以上に説明したように、本実施の形態に係る燃料電池車両10は、燃料電池部30、60を独立した燃料電池パッケージとして構成し、使用の際に燃料電池部30、60を搭載する。この構成は、燃料電池車両として成立させるために燃料電池車両10側に施す変更が最小限で済むため、既存の電動車両に広く適用が可能という利点がある。また、燃料電池部30、60を取り外しての修理やメンテナンスが可能であり、代替の燃料電池部30、60に載せ替えることも可能であるため、燃料電池車両10の運用効率を高くすることができる。
燃料電池部30、60は、下部ユニットU1と上部ユニットU2を上下に並べ、下部ユニットU1に重量物である燃料タンク32、65を配置している。これにより、床面積が少なく低重心で、車載に適した燃料電池部30、60が得られる。従って、燃料電池車両としての専用設計ではないものを含めて、多様な車両に搭載しやすい。
例えば、本実施の形態の燃料電池車両10は、既存の運搬用電動車両に燃料電池部30、60を載せたものである。既存の運搬用電動車両からの変更点としては、燃料電池部30、60を連動させて制御するための信号コネクタ26を設ける程度の簡易な変更で済む。そのため、新規に燃料電池車両を設計、製造する場合に比べて、車両の入手性や生産コストの点で非常に優れている。

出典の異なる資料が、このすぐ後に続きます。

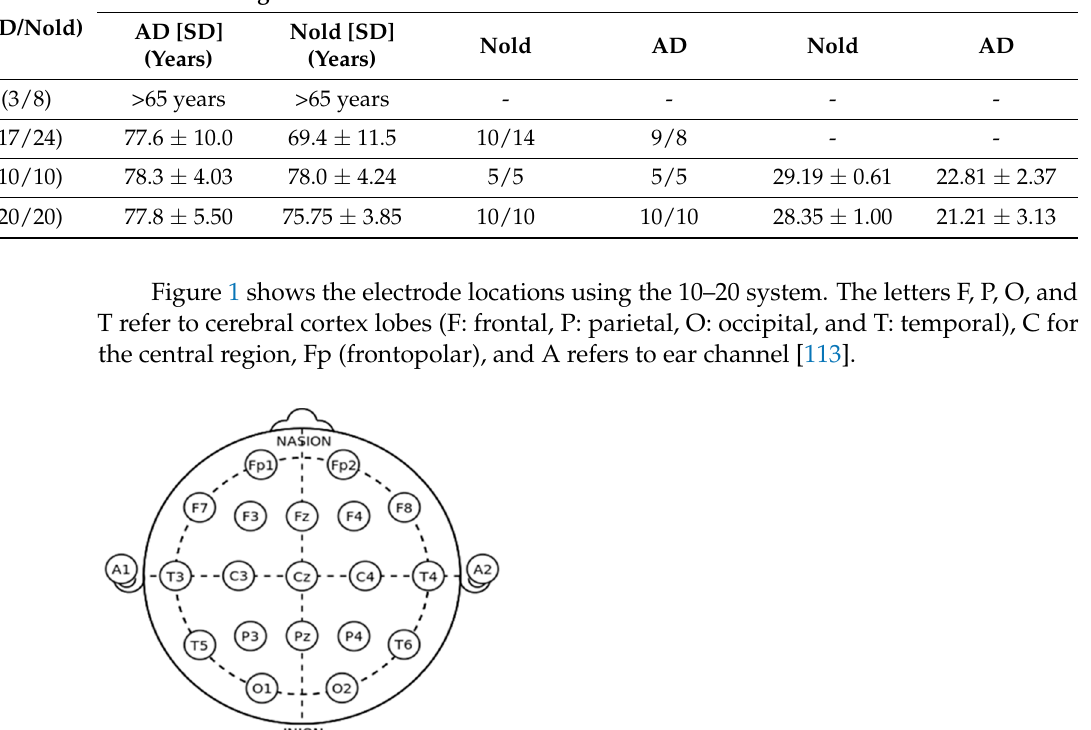
Table 1. Description of the EEG dataset that were used in this study.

なお、本発明は上記実施の形態や各変形例に限定されず、種々変更して実施することが可能である。上記実施の形態において、添付図面に図示されている構成や制御等については、これに限定されず、本発明の効果を発揮する範囲内で適宜変更することが可能である。その他、本発明の目的の範囲を逸脱しない限りにおいて適宜変更して実施することが可能である。
上記実施の形態における燃料電池部30、60は、骨格状のフレーム31の間を外装パネル46で覆って外形を構成している。これとは異なる形態として、箱型のケースによって燃料電池部の外形を構成することもできる。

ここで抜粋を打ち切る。